1 routing numbers 1 states served Largest presence: New Jersey

City National Bank Of New Jersey — routing numbers and ABA codes

Below is every routing transit number on file for City National Bank Of New Jersey in the Federal Reserve FedACH Participant directory, grouped by the US state where the registered office is located. Use the right number for your home state when setting up direct deposit or sending an ACH credit; for incoming domestic wires, contact your branch to confirm the correct wire-routing number, which is sometimes different from the ACH number shown here.

New Jersey — 1 routing number

0212-1487-5

Primary ABA routing number for City National Bank Of New Jersey in New Jersey.

Bank name
City National Bank Of New Jersey
Address
900 Broad Street, Newark, NJ 07102
Phone
(973) 624-0865
Servicing FRB
021001208 (Federal Reserve Bank district)

Using the right City National Bank Of New Jersey routing number

The routing numbers above identify City National Bank Of New Jersey within the US payments system. They are nine-digit codes assigned by the Federal Reserve and the American Bankers Association, and they tell other banks where to send money on your behalf. For most personal accounts, the number on this page is everything a payroll department, billing service, or another bank needs to move funds into or out of your account.

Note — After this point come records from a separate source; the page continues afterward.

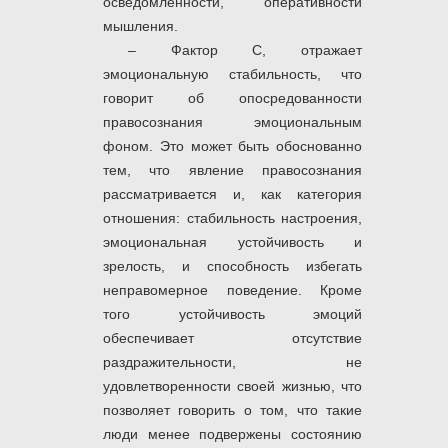
осведомленности, оперативности
мышления.
– Фактор С, отражает
эмоциональную стабильность, что
говорит об опосредованности
правосознания эмоциональным
фоном. Это может быть обоснованно
тем, что явление правосознания
рассматривается и, как категория
отношения: стабильность настроения,
эмоциональная устойчивость и
зрелость, и способность избегать
неправомерное поведение. Кроме
того устойчивость эмоций
обеспечивает отсутствие
раздражительности, не
удовлетворенности своей жизнью, что
позволяет говорить о том, что такие
люди менее подвержены состоянию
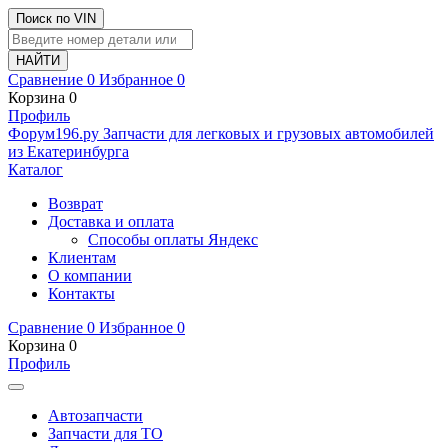
Поиск по VIN
Сравнение
0
Избранное
0
Корзина
0
Профиль
Ф
o
рум
196
.ру
Запчасти для легковых и грузовых автомобилей
из Екатеринбурга
Каталог
Возврат
Доставка и оплата
Способы оплаты Яндекс
Клиентам
О компании
Контакты
Сравнение
0
Избранное
0
Корзина
0
Профиль
Автозапчасти
Запчасти для ТО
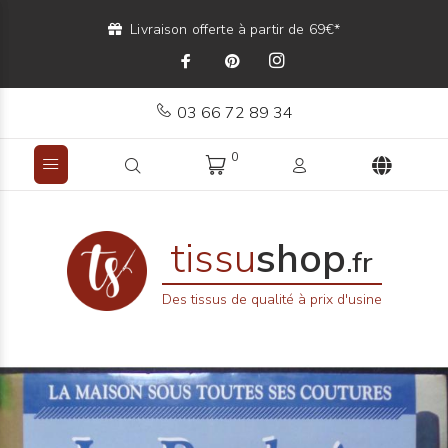
Livraison offerte à partir de 69€*
03 66 72 89 34
0
tissu
shop
.fr
Des tissus de qualité à prix d'usine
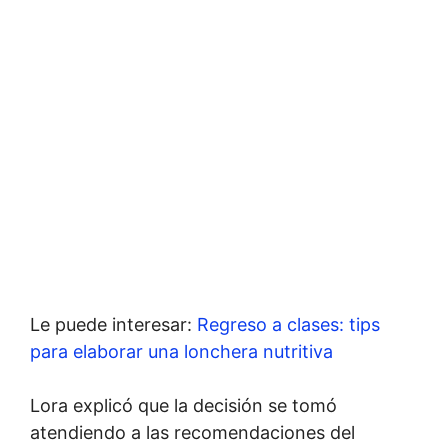
Le puede interesar:
Regreso a clases: tips
para elaborar una lonchera nutritiva
Lora explicó que la decisión se tomó
atendiendo a las recomendaciones del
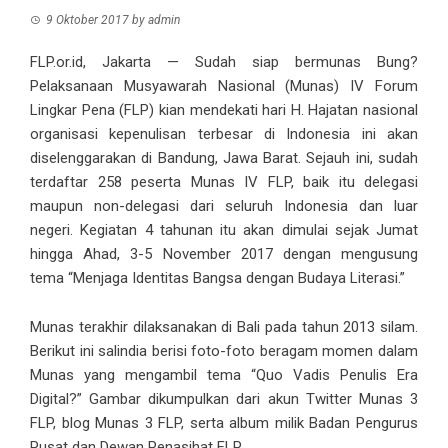
9 Oktober 2017
by
admin
FLP.or.id, Jakarta — Sudah siap bermunas Bung?
Pelaksanaan Musyawarah Nasional (Munas) IV Forum
Lingkar Pena (FLP) kian mendekati hari H. Hajatan nasional
organisasi kepenulisan terbesar di Indonesia ini akan
diselenggarakan di Bandung, Jawa Barat. Sejauh ini, sudah
terdaftar 258
peserta Munas IV FLP
, baik itu delegasi
maupun non-delegasi dari seluruh Indonesia dan luar
negeri. Kegiatan 4 tahunan itu akan dimulai sejak Jumat
hingga Ahad, 3-5 November 2017 dengan mengusung
tema “Menjaga Identitas Bangsa dengan Budaya Literasi.”
Munas terakhir dilaksanakan di Bali pada tahun 2013 silam.
Berikut ini salindia berisi foto-foto beragam momen dalam
Munas yang mengambil tema “Quo Vadis Penulis Era
Digital?” Gambar dikumpulkan dari
akun Twitter Munas 3
FLP
,
blog Munas 3 FLP
, serta album milik Badan Pengurus
Pusat dan Dewan Penasihat FLP.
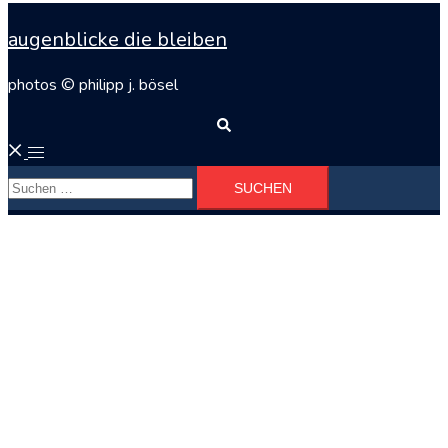
augenblicke die bleiben
photos © philipp j. bösel
Suche
Menü
Suchen
umschalten
nach:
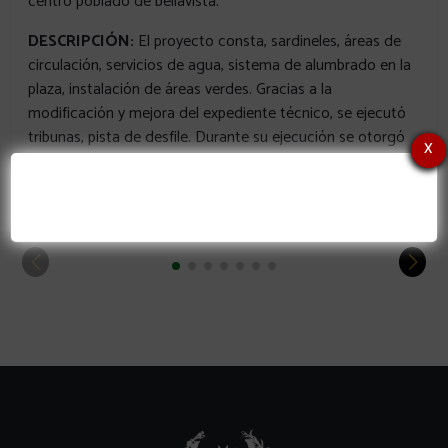
centro poblado de bellavista.
DESCRIPCIÓN:
El proyecto consta, sardineles, áreas de
circulación, servicios de agua, sistema de alumbrado en la
plaza, instalación de áreas verdes. Gracias a la
modificación y mejora del expediente técnico, se ejecutó
tribunas, pista de desfile. Durante su ejecución se otorgó
x
empleo directo a 40 personas de la localidad.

However, City National Bank Of New Jersey may use slightly different numbers depending on the type of payment:

  • Direct deposit and ACH credits — use the routing number tied to the state where you opened the account. If you opened your account in California and later moved, your routing number does not change with you.
  • ACH debits and bill-pay — same routing number as direct deposit.
  • Domestic wire transfers — many large banks publish a separate "wire routing number" that consolidates wires for the entire institution. Confirm with City National Bank Of New Jersey directly before sending a wire; the published wire RTN is sometimes one of the numbers above and sometimes a separate national code.
  • International (SWIFT) transfers — incoming international wires need a SWIFT/BIC code, not just an ABA routing number. Your bank can supply both.

Verifying a payment before you send

If you are about to make a large payment — closing on a property, paying a tax bill, or wiring tuition — call City National Bank Of New Jersey and read the routing number back to a banker over the phone. The Federal Reserve does not penalize banks for accepting a misrouted payment, so the cost of fixing a mistake falls almost entirely on the sender. A two-minute phone call can save weeks of trace requests.

You can also verify the number against your most recent paper check (the leftmost set of numbers along the bottom edge), the routing number printed inside your online banking dashboard, or the W-9 or W-8 form your bank issues for tax purposes. All three should match the entry shown above.

Frequently asked questions

Why does City National Bank Of New Jersey have so many routing numbers?

National and regional banks typically inherit routing numbers from each acquired institution. Even after a corporate merger, the Federal Reserve preserves the legacy ABA numbers for years to avoid disrupting payroll and bill-pay setups for customers in those legacy regions. That is why a single bank can appear with dozens of distinct routing numbers across the country.

Will my routing number ever change?

It can. After a merger, the surviving institution may consolidate numbers over a multi-year window, and customers usually receive a written notice 60–90 days before their account converts to a new routing number. If you stop receiving expected ACH credits and your bank has recently been acquired, that's a good first thing to investigate.

Is this the same as a SWIFT or BIC code?

No. SWIFT (also called BIC) codes are an international identifier used to route payments between banks in different countries. ABA routing numbers are a US-only identifier used inside the domestic ACH and Fedwire networks. International wires into a US account often need both: the SWIFT code to find the bank, and the ABA number plus account number to credit the right customer.